You may have heard the phrase: “It’s too cold to snow”. Yet as snow is so utterly synonymous with cold, this seems a rather counter-intuitive statement, doesn’t it?
Well, unlike many other weather sayings, there’s actually more than a grain (or should I say a flake) of truth in this one.
Antarctica is the ‘driest’ place on the planet
One ingredient of snow is obviously freezing temperatures. But, in fact, even if it’s not quite freezing at ground level, it’ll normally be freezing not far above your head. That’s why snow can reach us when we’re actually just above zero.

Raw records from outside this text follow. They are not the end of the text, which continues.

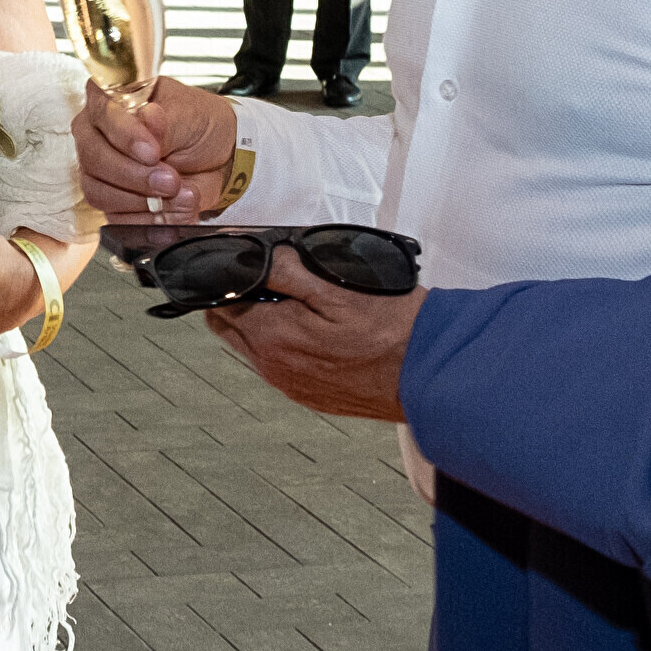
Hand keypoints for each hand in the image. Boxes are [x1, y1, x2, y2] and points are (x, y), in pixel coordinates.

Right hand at [74, 76, 245, 219]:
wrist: (219, 158)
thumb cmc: (198, 125)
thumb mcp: (190, 115)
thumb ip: (166, 120)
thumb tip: (147, 118)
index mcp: (112, 99)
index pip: (101, 113)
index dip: (124, 135)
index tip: (153, 151)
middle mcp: (97, 133)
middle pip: (94, 158)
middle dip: (136, 175)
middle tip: (171, 179)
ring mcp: (100, 169)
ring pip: (99, 192)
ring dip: (144, 200)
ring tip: (179, 193)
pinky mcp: (112, 200)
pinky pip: (116, 218)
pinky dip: (149, 219)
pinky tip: (172, 210)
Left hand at [204, 244, 423, 420]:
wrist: (429, 374)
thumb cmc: (393, 331)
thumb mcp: (337, 286)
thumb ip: (287, 271)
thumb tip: (257, 255)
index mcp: (272, 337)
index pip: (221, 301)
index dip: (232, 277)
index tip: (249, 264)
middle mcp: (273, 366)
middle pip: (229, 325)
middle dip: (240, 299)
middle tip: (273, 280)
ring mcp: (289, 384)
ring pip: (252, 346)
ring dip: (262, 323)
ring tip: (299, 303)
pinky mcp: (307, 395)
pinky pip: (278, 365)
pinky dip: (283, 345)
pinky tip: (314, 330)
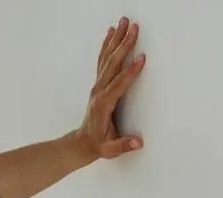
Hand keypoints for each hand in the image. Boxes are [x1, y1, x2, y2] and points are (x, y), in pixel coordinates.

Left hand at [77, 17, 145, 159]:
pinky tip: (111, 33)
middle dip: (124, 45)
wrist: (82, 143)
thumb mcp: (110, 150)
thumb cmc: (98, 145)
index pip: (118, 85)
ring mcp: (97, 86)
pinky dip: (107, 45)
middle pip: (112, 65)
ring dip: (117, 39)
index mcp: (103, 105)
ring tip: (124, 22)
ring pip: (107, 58)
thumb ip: (122, 145)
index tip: (141, 58)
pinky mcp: (99, 83)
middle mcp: (99, 92)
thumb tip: (138, 143)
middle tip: (134, 28)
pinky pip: (103, 60)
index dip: (130, 72)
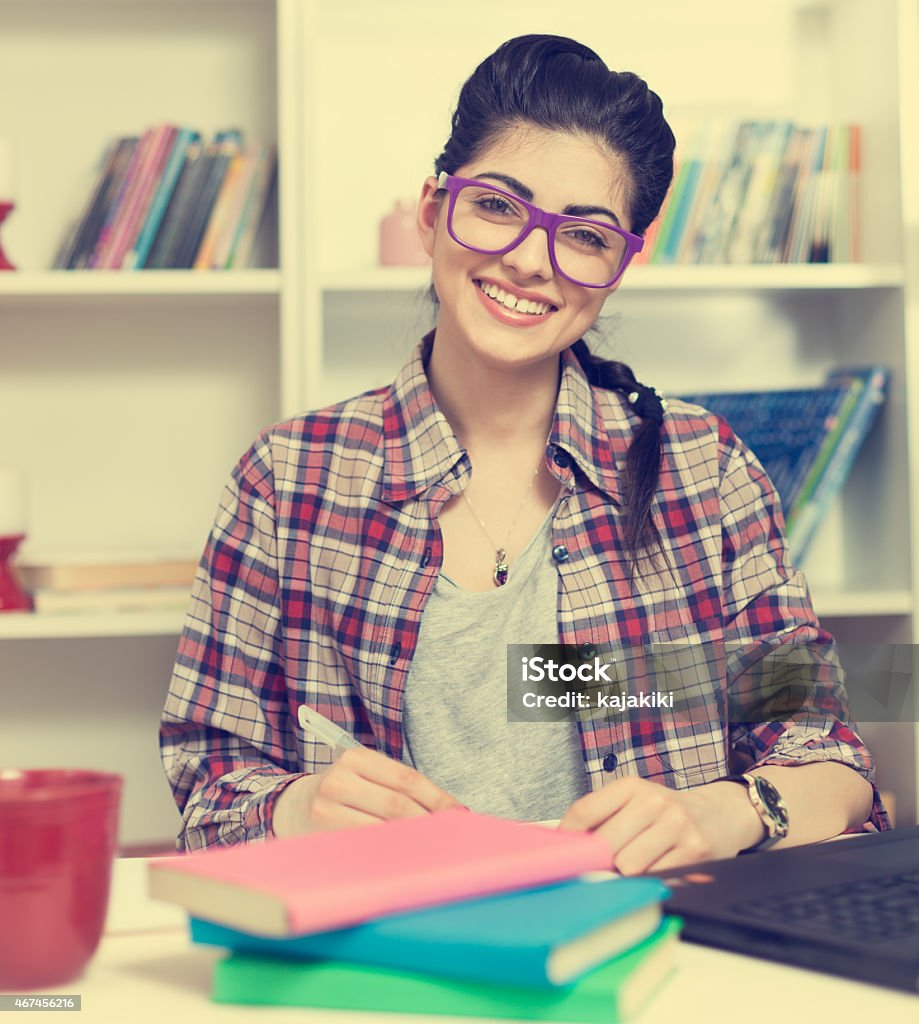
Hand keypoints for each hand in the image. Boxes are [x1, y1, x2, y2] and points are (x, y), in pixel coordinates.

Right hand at [272, 747, 464, 836]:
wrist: (292, 808)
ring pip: (382, 830)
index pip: (407, 779)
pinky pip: (365, 848)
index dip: (438, 799)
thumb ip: (399, 788)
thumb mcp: (365, 777)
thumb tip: (448, 812)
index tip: (460, 815)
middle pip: (397, 805)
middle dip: (429, 823)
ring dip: (414, 842)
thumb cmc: (345, 794)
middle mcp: (339, 780)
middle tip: (453, 838)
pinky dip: (390, 855)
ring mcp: (326, 810)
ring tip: (436, 850)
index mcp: (356, 757)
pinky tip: (406, 860)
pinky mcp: (320, 837)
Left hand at [558, 777, 764, 874]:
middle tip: (601, 868)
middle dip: (599, 862)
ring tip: (631, 869)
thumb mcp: (635, 802)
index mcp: (632, 786)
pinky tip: (653, 873)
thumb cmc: (666, 814)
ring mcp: (676, 825)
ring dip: (624, 875)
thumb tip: (566, 846)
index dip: (568, 836)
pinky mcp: (694, 850)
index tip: (562, 852)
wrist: (720, 814)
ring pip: (628, 866)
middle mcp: (653, 801)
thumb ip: (604, 818)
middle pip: (605, 844)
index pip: (585, 810)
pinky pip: (656, 877)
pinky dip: (648, 882)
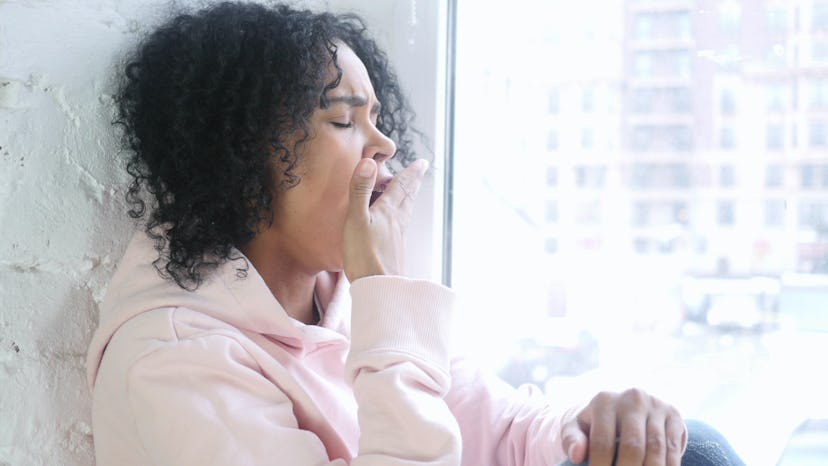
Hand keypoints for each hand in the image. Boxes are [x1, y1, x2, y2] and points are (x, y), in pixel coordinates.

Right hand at [342, 158, 427, 281]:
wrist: (377, 287)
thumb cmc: (364, 254)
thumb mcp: (356, 218)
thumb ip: (360, 190)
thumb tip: (369, 162)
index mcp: (388, 211)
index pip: (401, 186)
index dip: (411, 172)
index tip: (422, 162)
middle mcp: (397, 221)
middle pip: (407, 197)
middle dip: (412, 182)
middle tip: (420, 171)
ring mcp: (397, 237)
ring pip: (405, 211)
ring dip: (409, 197)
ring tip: (411, 191)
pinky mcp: (394, 249)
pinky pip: (401, 225)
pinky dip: (402, 215)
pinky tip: (399, 222)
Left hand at [561, 388, 686, 465]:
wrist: (620, 406)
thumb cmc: (594, 424)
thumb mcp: (577, 428)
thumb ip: (572, 440)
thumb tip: (576, 455)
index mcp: (604, 400)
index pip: (602, 441)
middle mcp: (632, 398)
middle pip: (633, 446)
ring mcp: (655, 405)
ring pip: (656, 448)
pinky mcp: (673, 415)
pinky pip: (674, 447)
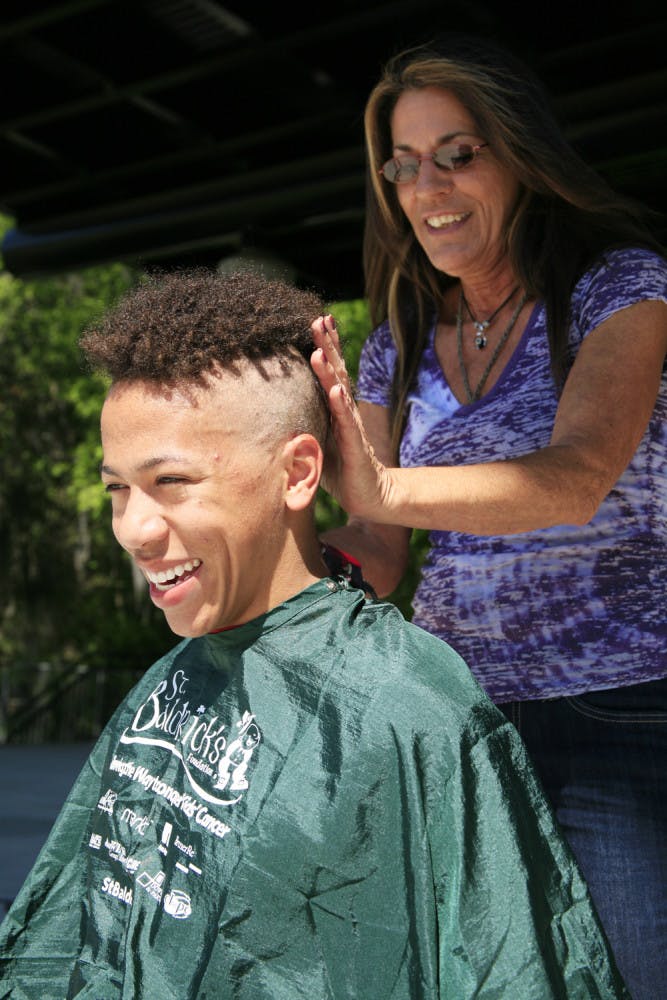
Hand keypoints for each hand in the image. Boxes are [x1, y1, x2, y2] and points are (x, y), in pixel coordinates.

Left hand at [310, 314, 393, 519]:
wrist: (368, 496)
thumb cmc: (339, 469)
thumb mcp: (316, 440)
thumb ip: (302, 422)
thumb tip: (272, 411)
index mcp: (335, 409)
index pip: (330, 372)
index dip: (325, 346)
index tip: (317, 320)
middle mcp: (344, 412)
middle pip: (336, 372)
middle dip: (327, 345)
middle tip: (318, 319)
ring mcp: (351, 427)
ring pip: (340, 392)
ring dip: (330, 370)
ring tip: (320, 349)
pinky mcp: (355, 446)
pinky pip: (347, 423)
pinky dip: (341, 404)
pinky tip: (336, 389)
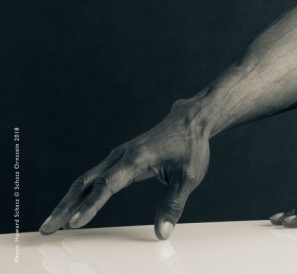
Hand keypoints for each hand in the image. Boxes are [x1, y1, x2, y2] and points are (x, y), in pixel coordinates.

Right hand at [40, 101, 210, 239]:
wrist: (190, 121)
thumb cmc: (190, 146)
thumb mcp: (189, 177)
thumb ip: (173, 204)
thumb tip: (162, 231)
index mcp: (136, 158)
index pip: (108, 185)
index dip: (90, 206)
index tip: (74, 223)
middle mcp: (121, 156)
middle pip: (86, 183)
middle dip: (65, 207)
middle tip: (48, 228)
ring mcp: (118, 157)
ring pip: (86, 181)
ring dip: (68, 202)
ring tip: (53, 224)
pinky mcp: (119, 161)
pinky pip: (94, 179)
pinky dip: (80, 195)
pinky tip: (72, 209)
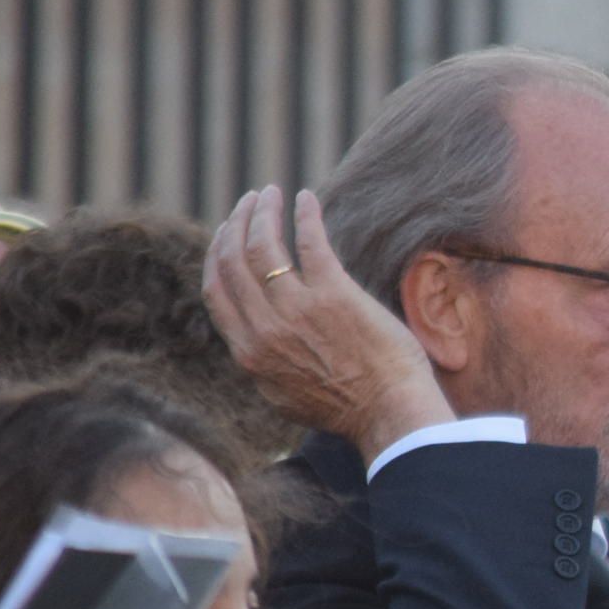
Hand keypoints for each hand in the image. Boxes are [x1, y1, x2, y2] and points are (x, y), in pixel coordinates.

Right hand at [202, 186, 451, 459]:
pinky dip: (302, 215)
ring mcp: (298, 308)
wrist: (391, 414)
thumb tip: (252, 340)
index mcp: (249, 352)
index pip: (217, 290)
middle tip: (249, 203)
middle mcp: (265, 327)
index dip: (217, 256)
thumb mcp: (284, 395)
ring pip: (261, 245)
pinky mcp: (335, 294)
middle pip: (232, 260)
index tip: (226, 235)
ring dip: (262, 212)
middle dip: (235, 224)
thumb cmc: (349, 409)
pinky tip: (304, 198)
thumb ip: (263, 363)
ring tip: (270, 193)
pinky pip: (309, 241)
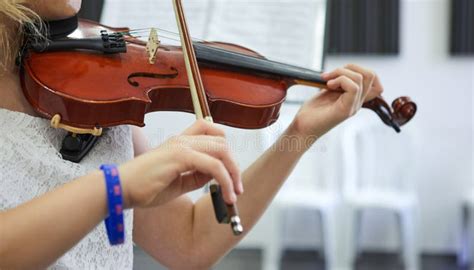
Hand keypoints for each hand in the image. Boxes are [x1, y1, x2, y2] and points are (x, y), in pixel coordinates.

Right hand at [119, 120, 242, 208]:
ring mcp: (181, 146)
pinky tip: (226, 194)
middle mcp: (182, 140)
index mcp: (180, 143)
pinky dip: (225, 180)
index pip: (210, 131)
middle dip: (234, 165)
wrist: (120, 189)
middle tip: (237, 188)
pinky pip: (213, 166)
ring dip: (233, 173)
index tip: (229, 171)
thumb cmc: (145, 187)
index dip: (225, 147)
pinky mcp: (180, 156)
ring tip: (234, 194)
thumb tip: (217, 176)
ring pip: (221, 151)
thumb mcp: (179, 182)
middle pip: (222, 142)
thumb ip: (198, 176)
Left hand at [290, 64, 383, 140]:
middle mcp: (357, 102)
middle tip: (331, 74)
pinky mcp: (346, 110)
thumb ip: (339, 83)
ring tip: (326, 80)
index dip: (361, 69)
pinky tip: (328, 86)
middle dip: (350, 67)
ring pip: (361, 78)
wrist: (303, 127)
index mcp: (355, 98)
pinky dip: (340, 80)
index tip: (341, 73)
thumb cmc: (312, 111)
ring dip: (341, 73)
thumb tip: (342, 70)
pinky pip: (354, 88)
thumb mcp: (327, 91)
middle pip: (371, 75)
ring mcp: (353, 106)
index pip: (374, 80)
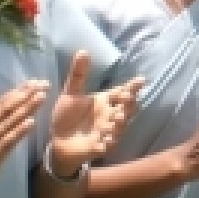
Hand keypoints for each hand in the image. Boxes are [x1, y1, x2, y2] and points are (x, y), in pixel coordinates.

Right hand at [0, 79, 46, 197]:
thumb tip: (3, 114)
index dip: (17, 91)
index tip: (33, 82)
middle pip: (5, 108)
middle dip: (25, 94)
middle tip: (43, 83)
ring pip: (8, 122)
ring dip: (25, 108)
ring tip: (40, 96)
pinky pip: (6, 142)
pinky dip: (19, 131)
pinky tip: (31, 122)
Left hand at [47, 51, 143, 176]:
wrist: (57, 140)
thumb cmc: (67, 116)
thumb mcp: (70, 93)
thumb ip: (78, 74)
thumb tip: (83, 50)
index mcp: (105, 101)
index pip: (122, 92)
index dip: (132, 87)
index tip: (141, 80)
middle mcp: (110, 115)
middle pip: (126, 108)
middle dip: (129, 103)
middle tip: (127, 96)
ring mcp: (108, 132)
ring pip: (120, 126)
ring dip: (120, 122)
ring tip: (118, 116)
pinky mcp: (101, 147)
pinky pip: (108, 145)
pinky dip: (109, 142)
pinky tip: (107, 138)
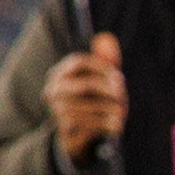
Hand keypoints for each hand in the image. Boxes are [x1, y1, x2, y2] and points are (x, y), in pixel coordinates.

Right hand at [45, 31, 125, 161]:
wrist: (73, 137)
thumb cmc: (90, 101)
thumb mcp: (98, 79)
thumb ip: (104, 60)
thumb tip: (108, 37)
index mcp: (58, 74)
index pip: (78, 62)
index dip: (102, 67)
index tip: (118, 76)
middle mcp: (53, 92)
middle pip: (85, 86)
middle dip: (109, 89)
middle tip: (122, 94)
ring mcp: (56, 111)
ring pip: (90, 107)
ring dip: (110, 109)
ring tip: (121, 112)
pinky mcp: (64, 130)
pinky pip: (90, 124)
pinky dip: (106, 124)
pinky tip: (116, 125)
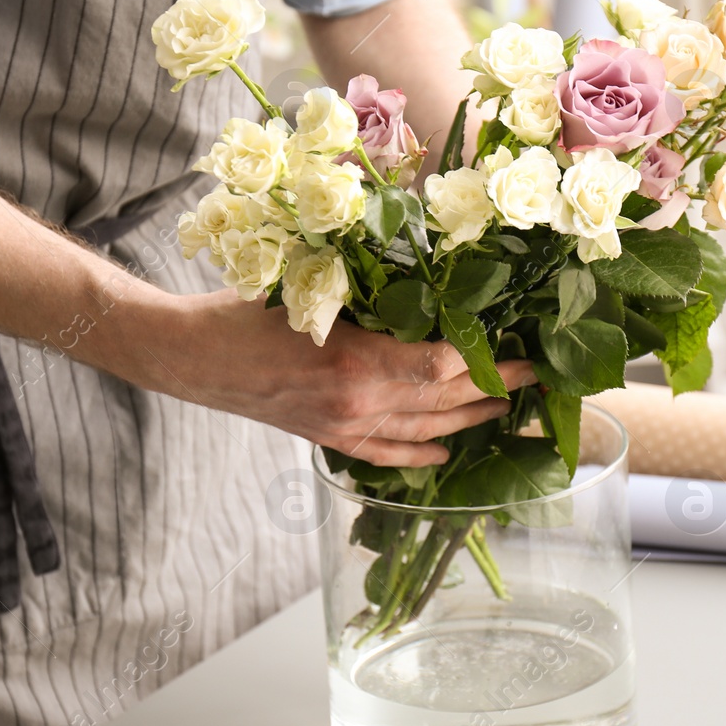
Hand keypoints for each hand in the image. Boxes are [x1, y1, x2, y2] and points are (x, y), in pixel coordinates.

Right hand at [123, 290, 534, 466]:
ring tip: (508, 409)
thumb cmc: (244, 309)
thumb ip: (369, 286)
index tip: (519, 342)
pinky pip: (385, 453)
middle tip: (536, 375)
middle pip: (444, 398)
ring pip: (423, 429)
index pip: (442, 365)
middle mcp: (358, 403)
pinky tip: (447, 451)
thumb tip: (427, 272)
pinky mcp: (327, 438)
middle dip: (495, 387)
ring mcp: (343, 427)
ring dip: (469, 419)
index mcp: (358, 362)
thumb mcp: (310, 284)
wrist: (190, 356)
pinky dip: (420, 453)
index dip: (485, 358)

The other ingredient is water – and this is crucial. The ‘sweet-spot’ for snowfall is when it’s cold, but still warm enough to hold sufficient moisture to allow flakes to form.
The colder the air is, the drier it also tends to be. Air at freezing point can hold just a quarter of the moisture that air at room temperature can. By the time we get down to a bone-chilling minus 12 degrees C, it can hold only a tenth of the moisture. At absolute zero (minus 273 Celsius to be precise) there is no moisture, so snow is impossible.
Well it may not be quite as cold as minus 273C, but this is the reason Antarctica is the ‘driest’ place on the planet. The snow and ice there has taken tens of thousands of years to accumulate because the air is just so cold.
It’s often the arrival of warmer, moister air – not too warm of course, but just warm enough – that triggers the development of snow flakes. So after several days of bitter cold, listen out for the arrival of a warm front, not a cold front, in the forecast. Ironically, it’s this that can often ultimately usher in the white stuff.